[[ Given data open ]]

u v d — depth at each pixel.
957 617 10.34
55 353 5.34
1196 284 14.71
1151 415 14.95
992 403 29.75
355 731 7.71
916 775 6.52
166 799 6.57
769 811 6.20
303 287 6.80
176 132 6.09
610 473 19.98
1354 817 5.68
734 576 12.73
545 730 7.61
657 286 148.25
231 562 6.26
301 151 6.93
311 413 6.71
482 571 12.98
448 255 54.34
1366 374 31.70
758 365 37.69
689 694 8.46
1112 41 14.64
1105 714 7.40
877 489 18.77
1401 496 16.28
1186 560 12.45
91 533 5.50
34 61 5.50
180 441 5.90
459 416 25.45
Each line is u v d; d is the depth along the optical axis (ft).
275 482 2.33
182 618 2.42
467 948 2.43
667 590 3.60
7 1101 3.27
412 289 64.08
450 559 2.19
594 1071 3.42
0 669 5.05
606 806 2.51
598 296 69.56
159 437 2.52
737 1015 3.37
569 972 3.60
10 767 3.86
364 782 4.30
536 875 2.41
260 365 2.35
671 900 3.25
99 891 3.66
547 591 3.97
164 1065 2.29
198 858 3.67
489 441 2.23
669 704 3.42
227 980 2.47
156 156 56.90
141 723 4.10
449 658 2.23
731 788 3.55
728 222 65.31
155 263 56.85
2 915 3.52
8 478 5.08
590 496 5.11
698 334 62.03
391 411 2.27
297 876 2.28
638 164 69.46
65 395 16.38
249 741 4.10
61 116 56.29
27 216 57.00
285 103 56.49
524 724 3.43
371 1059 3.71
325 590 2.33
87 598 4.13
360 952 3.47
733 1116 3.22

[[ Given data closed ]]

- Work instruction
Repeat every entry above exactly, leaving nothing out.

- Answer to the exercise
u v d — depth at each pixel.
957 617 10.34
55 353 5.34
1196 284 14.71
1151 415 14.95
992 403 29.75
355 731 7.71
916 775 6.52
166 799 6.57
769 811 6.20
303 287 6.80
176 132 6.09
610 473 19.98
1354 817 5.68
734 576 12.73
545 730 7.61
657 286 148.25
231 562 6.26
301 151 6.93
311 413 6.71
482 571 12.98
448 255 54.34
1366 374 31.70
758 365 37.69
689 694 8.46
1112 41 14.64
1105 714 7.40
877 489 18.77
1401 496 16.28
1186 560 12.45
91 533 5.50
34 61 5.50
180 441 5.90
459 416 25.45
Each line is u v d; d is the depth along the optical axis (ft).
275 482 2.33
182 618 2.42
467 948 2.43
667 590 3.60
7 1101 3.27
412 289 64.08
450 559 2.19
594 1071 3.42
0 669 5.05
606 806 2.51
598 296 69.56
159 437 2.52
737 1015 3.37
569 972 3.60
10 767 3.86
364 782 4.30
536 875 2.41
260 365 2.35
671 900 3.25
99 891 3.66
547 591 3.97
164 1065 2.29
198 858 3.67
489 441 2.23
669 704 3.42
227 980 2.47
156 156 56.90
141 723 4.10
449 658 2.23
731 788 3.55
728 222 65.31
155 263 56.85
2 915 3.52
8 478 5.08
590 496 5.11
698 334 62.03
391 411 2.27
297 876 2.28
638 164 69.46
65 395 16.38
249 741 4.10
61 116 56.29
27 216 57.00
285 103 56.49
524 724 3.43
371 1059 3.71
325 590 2.33
87 598 4.13
360 952 3.47
733 1116 3.22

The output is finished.